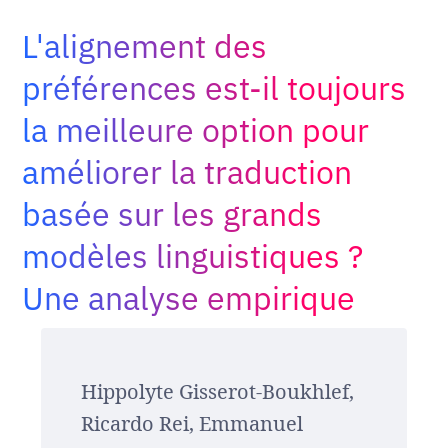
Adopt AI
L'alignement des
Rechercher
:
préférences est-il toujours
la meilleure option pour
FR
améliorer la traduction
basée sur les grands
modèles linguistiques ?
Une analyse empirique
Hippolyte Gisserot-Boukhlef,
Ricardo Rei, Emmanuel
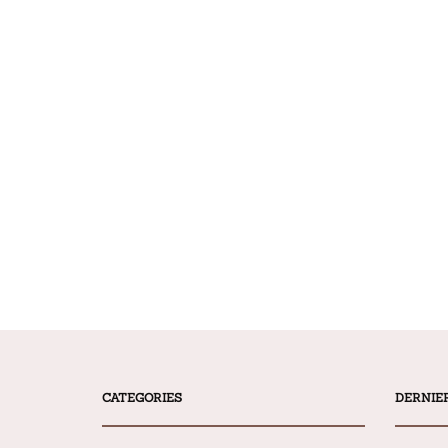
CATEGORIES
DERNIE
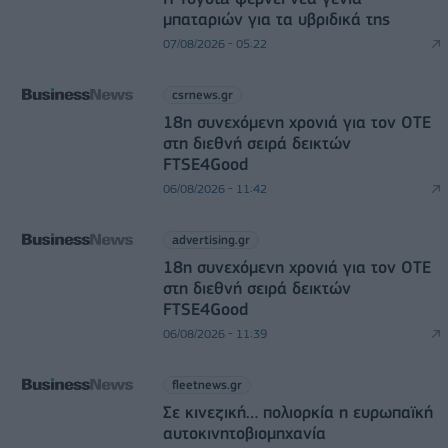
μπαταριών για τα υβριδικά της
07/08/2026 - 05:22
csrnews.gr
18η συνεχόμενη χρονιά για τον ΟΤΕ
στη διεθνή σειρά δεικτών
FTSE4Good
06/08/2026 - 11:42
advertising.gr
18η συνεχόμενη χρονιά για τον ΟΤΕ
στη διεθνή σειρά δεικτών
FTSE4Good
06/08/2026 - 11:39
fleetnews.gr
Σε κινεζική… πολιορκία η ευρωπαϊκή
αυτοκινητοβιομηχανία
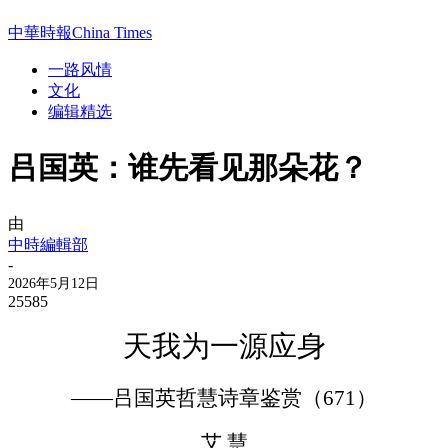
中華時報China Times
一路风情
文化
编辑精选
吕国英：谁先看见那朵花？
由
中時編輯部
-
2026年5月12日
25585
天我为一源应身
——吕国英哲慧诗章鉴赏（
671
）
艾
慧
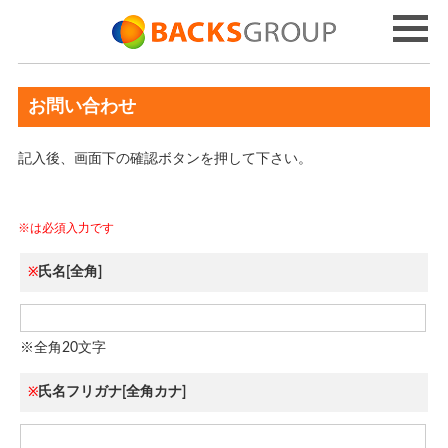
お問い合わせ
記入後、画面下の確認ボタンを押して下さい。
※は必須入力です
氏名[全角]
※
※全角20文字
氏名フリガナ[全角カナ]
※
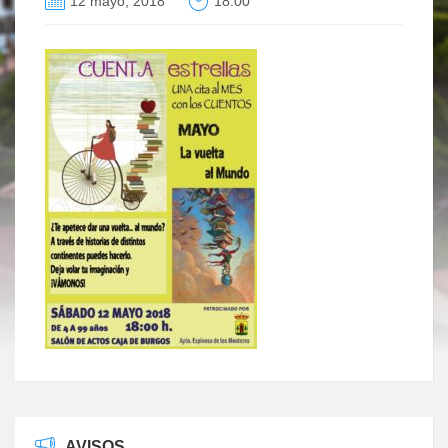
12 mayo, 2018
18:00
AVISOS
══════════
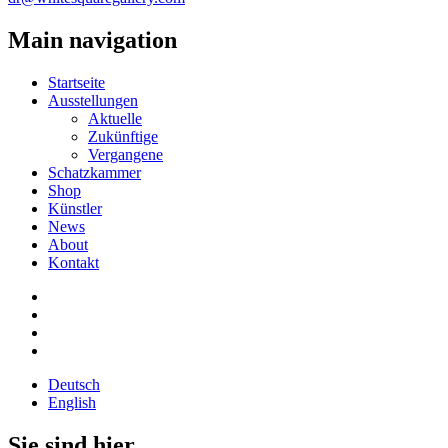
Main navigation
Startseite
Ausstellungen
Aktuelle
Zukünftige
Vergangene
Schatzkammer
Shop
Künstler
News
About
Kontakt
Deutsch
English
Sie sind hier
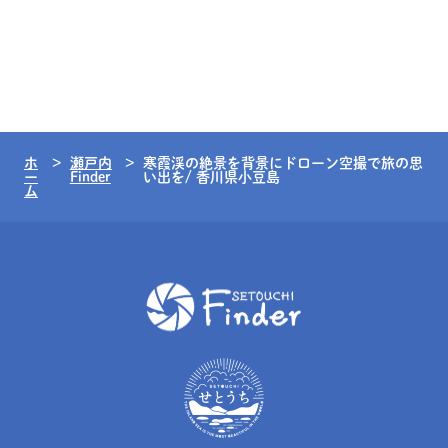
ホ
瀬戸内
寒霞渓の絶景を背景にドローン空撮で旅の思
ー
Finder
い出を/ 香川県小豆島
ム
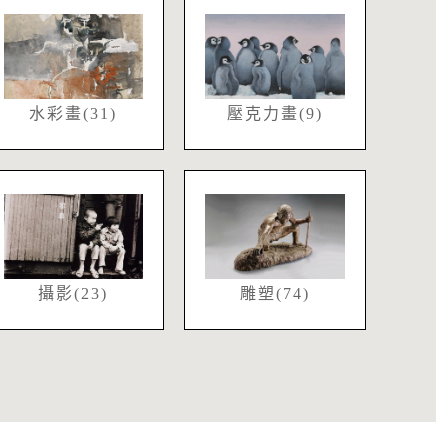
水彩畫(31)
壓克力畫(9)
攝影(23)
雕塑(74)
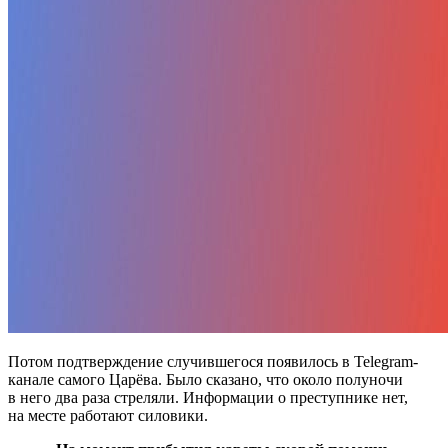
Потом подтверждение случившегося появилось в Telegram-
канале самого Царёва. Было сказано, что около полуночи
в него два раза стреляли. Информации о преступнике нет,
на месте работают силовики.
══════════
### Work item
Start at the line above containing "い出を/ 香川県小豆島" and stop at the line containing "на месте работают силовики.": print those lines and everything between them exactly, but not the pictures.

### Exercise output
い出を/ 香川県小豆島
ム
水彩畫(31)
壓克力畫(9)
攝影(23)
雕塑(74)
Потом подтверждение случившегося появилось в Telegram-
канале самого Царёва. Было сказано, что около полуночи
в него два раза стреляли. Информации о преступнике нет,
на месте работают силовики.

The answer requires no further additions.